[Dataset entries]
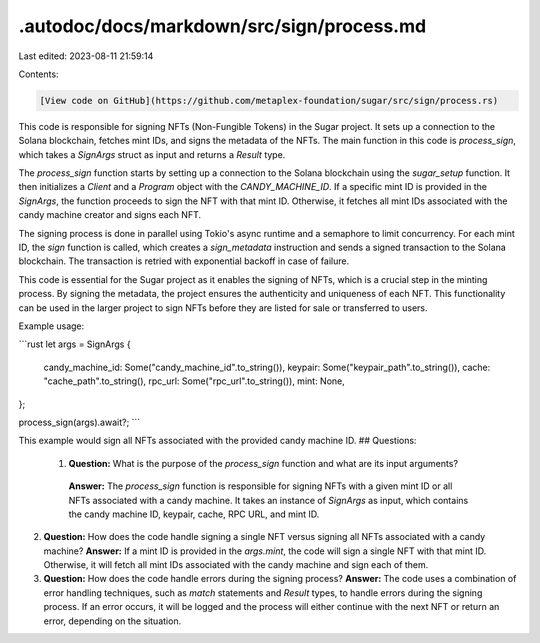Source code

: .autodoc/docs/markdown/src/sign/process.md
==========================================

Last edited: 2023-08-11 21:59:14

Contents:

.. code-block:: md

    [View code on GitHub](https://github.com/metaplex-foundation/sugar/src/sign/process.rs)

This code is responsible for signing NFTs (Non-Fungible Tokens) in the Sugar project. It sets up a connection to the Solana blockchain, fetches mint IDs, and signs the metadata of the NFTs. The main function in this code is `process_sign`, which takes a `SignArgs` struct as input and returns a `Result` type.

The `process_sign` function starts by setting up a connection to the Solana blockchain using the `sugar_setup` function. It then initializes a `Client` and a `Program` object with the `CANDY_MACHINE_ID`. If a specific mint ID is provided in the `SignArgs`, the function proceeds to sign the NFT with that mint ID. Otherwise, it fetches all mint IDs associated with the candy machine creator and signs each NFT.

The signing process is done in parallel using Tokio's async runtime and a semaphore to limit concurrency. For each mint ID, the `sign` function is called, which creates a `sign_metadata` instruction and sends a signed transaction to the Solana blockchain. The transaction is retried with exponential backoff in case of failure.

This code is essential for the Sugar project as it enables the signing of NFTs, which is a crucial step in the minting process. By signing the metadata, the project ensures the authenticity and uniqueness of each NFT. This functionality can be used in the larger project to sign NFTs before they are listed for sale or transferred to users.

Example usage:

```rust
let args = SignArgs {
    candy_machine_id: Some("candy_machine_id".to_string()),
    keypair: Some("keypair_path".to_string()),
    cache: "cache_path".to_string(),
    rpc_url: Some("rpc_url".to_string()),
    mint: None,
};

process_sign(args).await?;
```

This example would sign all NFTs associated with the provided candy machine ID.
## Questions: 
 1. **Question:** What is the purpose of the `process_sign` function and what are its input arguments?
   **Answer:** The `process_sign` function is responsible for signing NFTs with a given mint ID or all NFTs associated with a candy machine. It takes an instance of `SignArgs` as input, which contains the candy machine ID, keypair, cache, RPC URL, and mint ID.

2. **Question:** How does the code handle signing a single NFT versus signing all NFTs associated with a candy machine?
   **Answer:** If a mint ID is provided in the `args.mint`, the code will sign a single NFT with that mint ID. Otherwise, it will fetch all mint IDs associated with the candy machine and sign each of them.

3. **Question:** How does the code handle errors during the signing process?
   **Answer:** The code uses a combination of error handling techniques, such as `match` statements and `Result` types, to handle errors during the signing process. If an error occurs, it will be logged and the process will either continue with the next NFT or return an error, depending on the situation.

# Problem statement
In the entries above, find every line holding the word "will" and copy it out.

# Answer to this task
   **Answer:** If a mint ID is provided in the `args.mint`, the code will sign a single NFT with that mint ID. Otherwise, it will fetch all mint IDs associated with the candy machine and sign each of them.
   **Answer:** The code uses a combination of error handling techniques, such as `match` statements and `Result` types, to handle errors during the signing process. If an error occurs, it will be logged and the process will either continue with the next NFT or return an error, depending on the situation.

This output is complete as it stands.